Likewise, James Howard Kunstler in his book, The Long Emergency, writes that,

“…[C]heap oil has skewed the equation over the past hundred years while the human race has enjoyed an unprecedented orgy of nonrenewable condensed solar energy accumulated over eons of prehistory…The cheap oil age created an artificial bubble of plentitude for a period not much longer than a human lifetime, a hundred years…  So, I hazard to assert that as oil ceases to be cheap and the world reserves arc toward depletion, we will indeed suddenly be left with an enormous surplus population…that the ecology of the Earth will not support.  No political program of birth control will avail.  The people are already here.  The journey back to non-oil population homeostasis will not be pretty.  We will discover the hard way that population hypergrowth was simply a side effect of the oil age. It was a condition, not a problem with a solution.  That is what happened and we are stuck with it.”

### Required task 1
Reproduce the listing below line for line, without the picture.

### Data rows
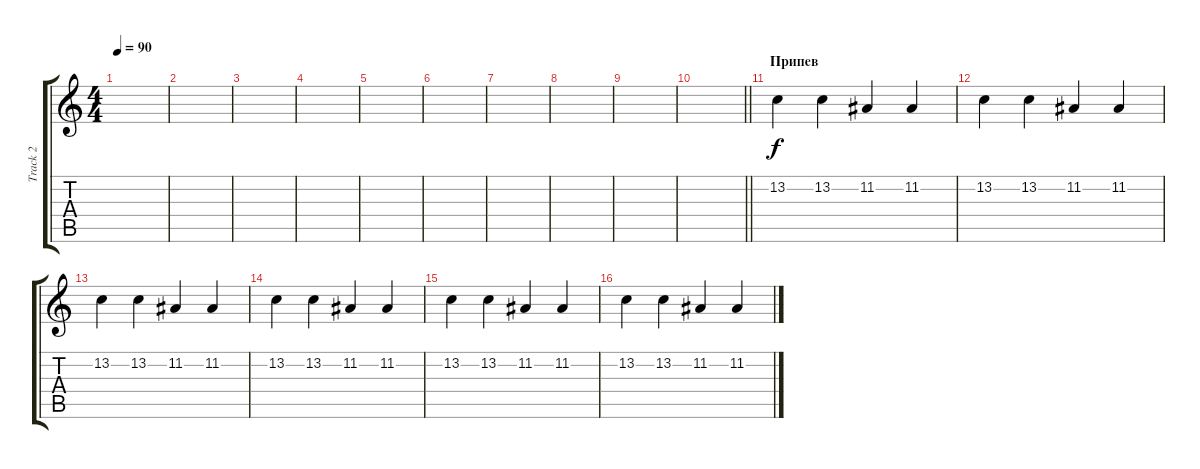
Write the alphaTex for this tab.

\track ("Track 2" "Track 2") {instrument electricgrandpiano}
\staff {score tabs}
\tuning (E4 B3 G3 D3 A2 D2) {hide}
\ts (4 4)
\tempo 90
\clef g2
\ks c
|
|
|
|
|
|
|
|
|
\barLineRight lightlight
|
\section ("" "Припев")
13.2.4 13.2.4 11.2.4 11.2.4 |
13.2.4 13.2.4 11.2.4 11.2.4 |
13.2.4 13.2.4 11.2.4 11.2.4 |
13.2.4 13.2.4 11.2.4 11.2.4 |
13.2.4 13.2.4 11.2.4 11.2.4 |
13.2.4 13.2.4 11.2.4 11.2.4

### Required task 2
Please carry on the passage about cheap oil and surplus population from the point where it stops.

### Right answer 1
Write the alphaTex for this tab.

\track ("Track 2" "Track 2") {instrument electricgrandpiano}
\staff {score tabs}
\tuning (E4 B3 G3 D3 A2 D2) {hide}
\ts (4 4)
\tempo 90
\clef g2
\ks c
|
|
|
|
|
|
|
|
|
\barLineRight lightlight
|
\section ("" "Припев")
13.2.4 13.2.4 11.2.4 11.2.4 |
13.2.4 13.2.4 11.2.4 11.2.4 |
13.2.4 13.2.4 11.2.4 11.2.4 |
13.2.4 13.2.4 11.2.4 11.2.4 |
13.2.4 13.2.4 11.2.4 11.2.4 |
13.2.4 13.2.4 11.2.4 11.2.4

### Right answer 2
In other words, both Heinberg and Kunstler are saying that the concepts of carrying capacity, overshoot, and die-off do indeed apply to humans, and thus they predict a partial die-off of the human population at the end of the oil age.

How do we counter such an enormous and seemingly unsolvable ecological crisis? To many this is a problem with no clear solution. However, if we were to create an ethics of responsibility and care for our Earth and humanity, it may be possible to reverse the disastrous and self-defeating growth of the human population.

While this information can be overwhelming and even daunting, don't be discouraged! There is much you and your community can do to prepare for this possibly very serious crisis. To learn more about opportunities to act now, visit our SOLUTIONS and OPOA ACTION! pages.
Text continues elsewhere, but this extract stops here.